Repeat the data. Keep each line identical.
Segment Start: GIVEN DATA
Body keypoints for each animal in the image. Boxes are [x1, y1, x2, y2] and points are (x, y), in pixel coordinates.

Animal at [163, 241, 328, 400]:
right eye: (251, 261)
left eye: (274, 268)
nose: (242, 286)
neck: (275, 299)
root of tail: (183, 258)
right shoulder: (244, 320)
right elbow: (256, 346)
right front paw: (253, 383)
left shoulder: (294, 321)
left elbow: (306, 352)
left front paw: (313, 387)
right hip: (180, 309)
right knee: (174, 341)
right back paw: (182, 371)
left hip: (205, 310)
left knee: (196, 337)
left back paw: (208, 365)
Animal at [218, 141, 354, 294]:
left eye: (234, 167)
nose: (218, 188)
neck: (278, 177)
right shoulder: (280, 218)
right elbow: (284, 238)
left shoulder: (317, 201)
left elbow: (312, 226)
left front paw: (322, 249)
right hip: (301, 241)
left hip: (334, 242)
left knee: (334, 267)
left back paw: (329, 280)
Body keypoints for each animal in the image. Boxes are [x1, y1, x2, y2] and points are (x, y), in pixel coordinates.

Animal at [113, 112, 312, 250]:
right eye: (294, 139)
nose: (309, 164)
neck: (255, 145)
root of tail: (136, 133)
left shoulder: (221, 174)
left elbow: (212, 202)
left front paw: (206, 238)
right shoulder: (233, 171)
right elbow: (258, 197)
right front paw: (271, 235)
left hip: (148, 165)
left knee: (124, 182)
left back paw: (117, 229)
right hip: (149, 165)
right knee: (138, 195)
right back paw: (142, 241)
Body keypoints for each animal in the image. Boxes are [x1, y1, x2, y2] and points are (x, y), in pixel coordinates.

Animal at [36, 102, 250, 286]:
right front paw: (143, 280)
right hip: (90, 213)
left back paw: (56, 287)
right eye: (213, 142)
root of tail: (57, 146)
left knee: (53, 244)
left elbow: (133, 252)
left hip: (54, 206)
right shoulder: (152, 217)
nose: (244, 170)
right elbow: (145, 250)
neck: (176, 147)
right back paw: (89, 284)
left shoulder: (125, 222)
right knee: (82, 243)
Segment End: GIVEN DATA
> [EXERCISE RESULT]:
Body keypoints for each animal in the image. Boxes are [x1, y1, x2, y2] and points are (x, y), in pixel coordinates.

Animal at [163, 241, 328, 400]:
right eye: (251, 261)
left eye: (274, 268)
nose: (242, 286)
neck: (275, 299)
root of tail: (183, 258)
right shoulder: (244, 320)
right elbow: (256, 346)
right front paw: (253, 383)
left shoulder: (294, 321)
left elbow: (306, 352)
left front paw: (313, 387)
right hip: (180, 309)
right knee: (174, 341)
right back paw: (182, 371)
left hip: (205, 310)
left knee: (196, 337)
left back paw: (208, 365)
Animal at [218, 141, 354, 294]:
left eye: (234, 167)
nose: (218, 188)
neck: (278, 177)
right shoulder: (280, 218)
right elbow: (284, 238)
left shoulder: (317, 201)
left elbow: (312, 226)
left front paw: (322, 249)
right hip: (301, 241)
left hip: (334, 242)
left knee: (334, 267)
left back paw: (329, 280)
Body keypoints for each animal in the image. Boxes are [x1, y1, x2, y2] and points are (x, y), in pixel coordinates.

Animal at [113, 112, 312, 250]:
right eye: (294, 139)
nose: (309, 164)
neck: (255, 145)
root of tail: (136, 133)
left shoulder: (221, 174)
left elbow: (212, 202)
left front paw: (206, 238)
right shoulder: (233, 171)
right elbow: (258, 197)
right front paw: (271, 235)
left hip: (148, 165)
left knee: (124, 182)
left back paw: (117, 229)
right hip: (149, 165)
right knee: (138, 195)
right back paw: (142, 241)
Body keypoints for each animal in the image. Boxes are [x1, y1, x2, y2] and points are (x, y), in pixel coordinates.

Animal at [36, 102, 250, 286]:
right front paw: (143, 280)
right hip: (90, 213)
left back paw: (56, 287)
right eye: (213, 142)
root of tail: (57, 146)
left knee: (53, 244)
left elbow: (133, 252)
left hip: (54, 206)
right shoulder: (152, 217)
nose: (244, 170)
right elbow: (145, 250)
neck: (176, 147)
right back paw: (89, 284)
left shoulder: (125, 222)
right knee: (82, 243)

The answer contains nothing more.